Provides an extensible and standardised framework for input-output devices.
Devices provide a c++ interface (usually on top of a lower level api such as posix) for input-output manipulation.
It's pretty hard to find a library that treats devices in anything but an ad-hoc way. There is no consistent interface. This attempts to bring that to the subset of devices that control systems use. It also allows hooking of streams to each and any of the devices.
Also of interest, there are a few very theoretical approaches to writing c++ devices. The ecl's first version too was along these lines, but ultimately for control systems, being practical wins over syntactic correctness.
The devices here are kept as consistent and practical as possible without sacrificing speed.
Include the following at the top of any translation unit which requires this library:
#include <ecl/devices.hpp> // Device Classes using ecl::OFile; using ecl::SharedFile; using ecl::Serial; using ecl::OConsole; // Also IConsole, EConsole, but dont use directly, use console streams instead. using ecl::String; // Dont use directly, use StringStream instead. using ecl::SocketClient; // Simple and does ipv4 only. using ecl::SocketServer; // Simple and does ipv4 only.
You will also need to link to -lecl_devices.

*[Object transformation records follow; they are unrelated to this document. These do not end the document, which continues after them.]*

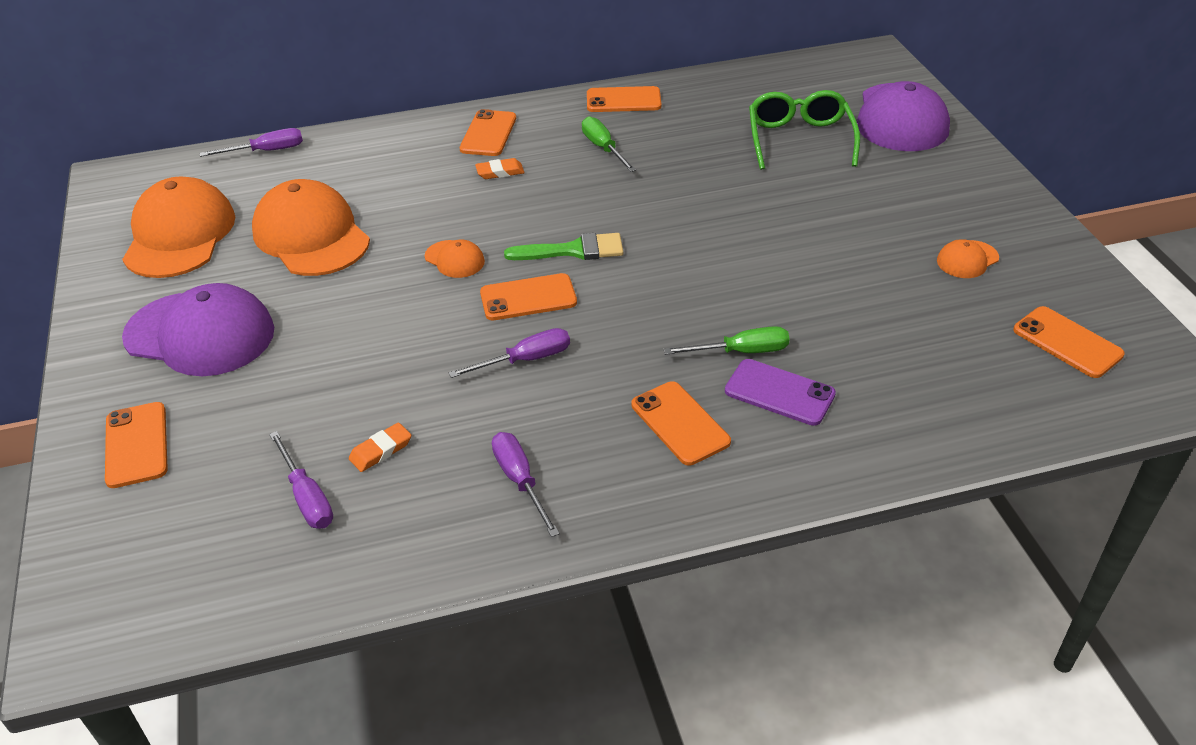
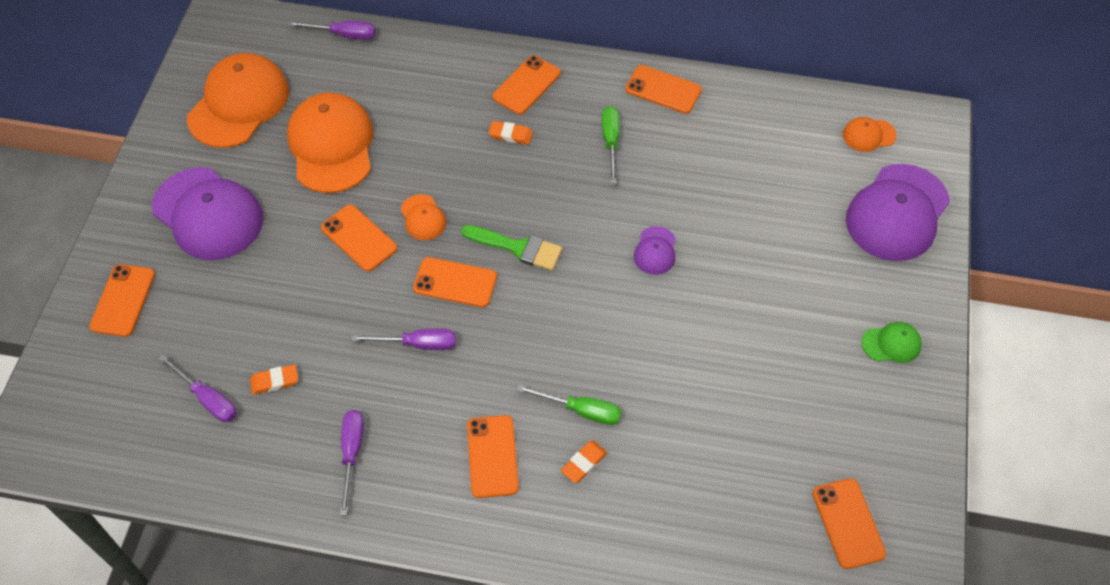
camera: 25 degrees right, 15 degrees up
(307, 497) = (207, 399): purple screwdriver -> purple screwdriver turned 45 degrees counterclockwise
(395, 297) = (359, 238): none -> orange phone
(711, 209) = (655, 251): none -> purple cap
(779, 392) = (584, 463): purple phone -> orange eraser
(799, 139) = (786, 201): green glasses -> none
(967, 259) = (831, 400): orange cap -> orange cap (869, 135)
(980, 203) = (891, 344): none -> green cap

All devices have both RAII and non-RAII setup methods. In practice, this means you either bundle all configuration into the constructor, or you utilise the open() method to do configuration yourself. Usually RAII is the more ideal approach, but sometimes its inconvenient so the latter method is also available. For example, the serial class:
Serial serial_raii("/dev/ttyS0",BaudRate_115200,DataBits_8,StopBits_1,NoParity); // RAII Serial serial_nonraii; serial.open("/dev/ttyS0",BaudRate_115200,DataBits_8,StopBits_1,NoParity); // non-RAII
Cleanup is always done in the destructor, though if you need to manually open/close a device frequently, a close() method is also provided.
Some class are output devices (only write), others are input devices (only read) and some can do both. The read and write modes will sometimes be configurable, (e.g. timeout or non-blocking for serial reads), however the actual read and write operations will always be the same.
int n; char buffer[256]; n = source.read(buffer,256); n = sink.write("dude\n",5);
Essentially, a device class can be written in any way you please. However, if you wish to connect it to higher level components, in particular, streams, you must ensure you class satisfies certain device concepts. Refer to the documentation in ecl_concepts for more information.
This is the logger class. Since its primary purpose is to serve logging, the option to make it seekable was dropped to keep it nice and simple.
This is a multithreaded version of the SharedFile class. Multiple instances can open the same file (uniquely identified by a string) and each contains its own buffer that is utilised between flushing (this protects your output from getting tangled unnecessarily).
The most important thing to note with the serial class is that it really doesn't implement much of the underlying api. Rather it wraps a configuration appropriate for control and keeps it as simple as possible.
Of the possible read modes, it utilises only a timeout mode and a non-blocking mode. The other modes generally do not work very well at the speed that control loops need to run.
This is a virtual device used for storing and converting strings (similar to Converters, but more general). It is not intended for direct use, but as a mechanism for the stringstream class which functions very similarly to the c++ stringstream classes.
These are a very simple/rough implementation of ipv4. It isn't designed to be an industrial strength tool - just something for simple cross platform connections to enable quick and simple remote debugging program builds (or similar).
Of the possible read modes, it utilises only a timeout mode and a non-blocking mode. The other modes generally do not work very well at the speed that control loops need to run.